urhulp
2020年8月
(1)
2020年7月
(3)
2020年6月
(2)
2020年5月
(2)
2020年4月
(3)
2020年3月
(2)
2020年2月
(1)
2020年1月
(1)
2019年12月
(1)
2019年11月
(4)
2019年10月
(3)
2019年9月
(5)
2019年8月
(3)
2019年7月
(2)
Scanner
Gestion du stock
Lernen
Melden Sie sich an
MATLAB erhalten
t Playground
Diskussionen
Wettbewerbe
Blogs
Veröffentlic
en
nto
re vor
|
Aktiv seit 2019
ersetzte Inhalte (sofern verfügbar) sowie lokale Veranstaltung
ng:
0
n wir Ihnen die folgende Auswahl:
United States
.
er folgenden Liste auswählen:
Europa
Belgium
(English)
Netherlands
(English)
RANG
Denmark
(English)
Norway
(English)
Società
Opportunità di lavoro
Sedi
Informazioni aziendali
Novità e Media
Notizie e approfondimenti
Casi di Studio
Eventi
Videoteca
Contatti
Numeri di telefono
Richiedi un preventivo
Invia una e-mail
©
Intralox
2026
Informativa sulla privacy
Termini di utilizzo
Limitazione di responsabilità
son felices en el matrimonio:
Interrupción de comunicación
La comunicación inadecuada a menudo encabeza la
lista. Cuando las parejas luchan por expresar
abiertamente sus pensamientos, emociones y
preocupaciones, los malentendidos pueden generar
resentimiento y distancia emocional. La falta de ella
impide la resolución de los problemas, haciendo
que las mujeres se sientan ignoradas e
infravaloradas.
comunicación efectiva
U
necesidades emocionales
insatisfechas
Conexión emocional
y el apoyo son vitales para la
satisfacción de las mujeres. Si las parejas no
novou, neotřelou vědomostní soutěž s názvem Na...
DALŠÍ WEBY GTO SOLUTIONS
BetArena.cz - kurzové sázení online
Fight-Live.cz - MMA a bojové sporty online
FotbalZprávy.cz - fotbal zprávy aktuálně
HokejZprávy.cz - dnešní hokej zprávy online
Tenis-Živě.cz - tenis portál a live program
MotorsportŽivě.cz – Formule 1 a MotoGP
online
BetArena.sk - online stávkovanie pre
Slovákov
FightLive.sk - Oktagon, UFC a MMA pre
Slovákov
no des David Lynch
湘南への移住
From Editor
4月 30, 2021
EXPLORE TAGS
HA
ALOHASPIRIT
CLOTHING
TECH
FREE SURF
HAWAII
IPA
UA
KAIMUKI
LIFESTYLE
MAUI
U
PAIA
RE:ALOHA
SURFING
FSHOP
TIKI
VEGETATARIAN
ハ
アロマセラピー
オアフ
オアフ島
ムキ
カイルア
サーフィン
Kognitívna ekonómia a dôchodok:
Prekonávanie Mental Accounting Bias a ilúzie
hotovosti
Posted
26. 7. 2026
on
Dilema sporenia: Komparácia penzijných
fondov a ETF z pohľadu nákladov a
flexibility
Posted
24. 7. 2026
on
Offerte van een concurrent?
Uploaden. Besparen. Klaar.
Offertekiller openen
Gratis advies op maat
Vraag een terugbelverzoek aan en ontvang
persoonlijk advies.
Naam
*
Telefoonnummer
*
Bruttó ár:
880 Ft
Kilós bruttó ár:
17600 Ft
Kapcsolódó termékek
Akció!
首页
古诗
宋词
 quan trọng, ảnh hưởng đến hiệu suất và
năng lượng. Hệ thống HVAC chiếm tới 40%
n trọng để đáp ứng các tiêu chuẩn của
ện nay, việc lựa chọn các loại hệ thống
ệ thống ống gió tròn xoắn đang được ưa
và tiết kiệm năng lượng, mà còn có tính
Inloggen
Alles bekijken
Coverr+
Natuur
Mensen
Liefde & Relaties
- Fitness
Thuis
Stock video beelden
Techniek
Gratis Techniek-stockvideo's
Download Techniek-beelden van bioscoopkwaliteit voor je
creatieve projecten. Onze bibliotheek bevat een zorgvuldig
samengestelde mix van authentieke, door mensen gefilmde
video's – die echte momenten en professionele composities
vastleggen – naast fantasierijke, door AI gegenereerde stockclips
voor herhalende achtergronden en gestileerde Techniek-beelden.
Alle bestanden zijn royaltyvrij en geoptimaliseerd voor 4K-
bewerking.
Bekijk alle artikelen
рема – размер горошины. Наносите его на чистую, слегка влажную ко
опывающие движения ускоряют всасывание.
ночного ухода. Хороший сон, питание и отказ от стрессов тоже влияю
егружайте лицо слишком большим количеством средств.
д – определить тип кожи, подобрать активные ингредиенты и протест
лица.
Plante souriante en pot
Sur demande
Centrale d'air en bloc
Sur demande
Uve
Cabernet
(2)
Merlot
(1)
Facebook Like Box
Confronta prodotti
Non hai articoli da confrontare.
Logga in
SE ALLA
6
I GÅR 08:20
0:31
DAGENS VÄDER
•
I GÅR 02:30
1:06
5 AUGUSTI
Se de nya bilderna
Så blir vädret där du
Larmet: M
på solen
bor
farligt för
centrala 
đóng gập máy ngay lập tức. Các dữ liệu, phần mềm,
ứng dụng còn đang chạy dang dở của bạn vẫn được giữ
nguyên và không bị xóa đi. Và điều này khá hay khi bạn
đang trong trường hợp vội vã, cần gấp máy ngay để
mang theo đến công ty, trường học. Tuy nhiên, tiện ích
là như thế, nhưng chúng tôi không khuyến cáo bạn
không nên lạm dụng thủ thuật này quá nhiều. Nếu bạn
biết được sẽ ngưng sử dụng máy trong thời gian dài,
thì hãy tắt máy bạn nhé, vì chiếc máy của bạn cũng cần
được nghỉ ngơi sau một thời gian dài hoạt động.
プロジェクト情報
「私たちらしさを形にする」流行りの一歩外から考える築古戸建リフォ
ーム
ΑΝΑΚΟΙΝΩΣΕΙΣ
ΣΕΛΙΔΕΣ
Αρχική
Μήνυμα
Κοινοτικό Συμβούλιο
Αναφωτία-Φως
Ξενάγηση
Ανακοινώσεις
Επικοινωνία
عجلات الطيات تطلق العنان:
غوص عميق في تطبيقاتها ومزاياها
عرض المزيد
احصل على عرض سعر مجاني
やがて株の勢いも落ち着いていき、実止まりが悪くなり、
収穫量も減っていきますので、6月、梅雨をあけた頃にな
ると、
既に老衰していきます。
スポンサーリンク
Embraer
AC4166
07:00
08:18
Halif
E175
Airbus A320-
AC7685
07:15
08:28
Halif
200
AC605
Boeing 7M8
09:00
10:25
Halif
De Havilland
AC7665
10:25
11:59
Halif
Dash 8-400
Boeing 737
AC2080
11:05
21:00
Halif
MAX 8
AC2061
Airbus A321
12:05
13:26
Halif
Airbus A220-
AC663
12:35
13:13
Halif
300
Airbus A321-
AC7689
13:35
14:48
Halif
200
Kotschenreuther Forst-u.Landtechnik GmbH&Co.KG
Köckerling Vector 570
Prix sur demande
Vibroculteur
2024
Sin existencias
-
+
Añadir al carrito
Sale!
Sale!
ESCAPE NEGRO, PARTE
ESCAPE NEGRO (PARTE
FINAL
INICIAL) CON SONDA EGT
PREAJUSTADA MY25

* **Request**
Exactly the lines from the one containing "ESCAPE NEGRO, PARTE" through the end of the records above should be returned, with both ends kept.

* **Response area**
ESCAPE NEGRO, PARTE
ESCAPE NEGRO (PARTE
FINAL
INICIAL) CON SONDA EGT
PREAJUSTADA MY25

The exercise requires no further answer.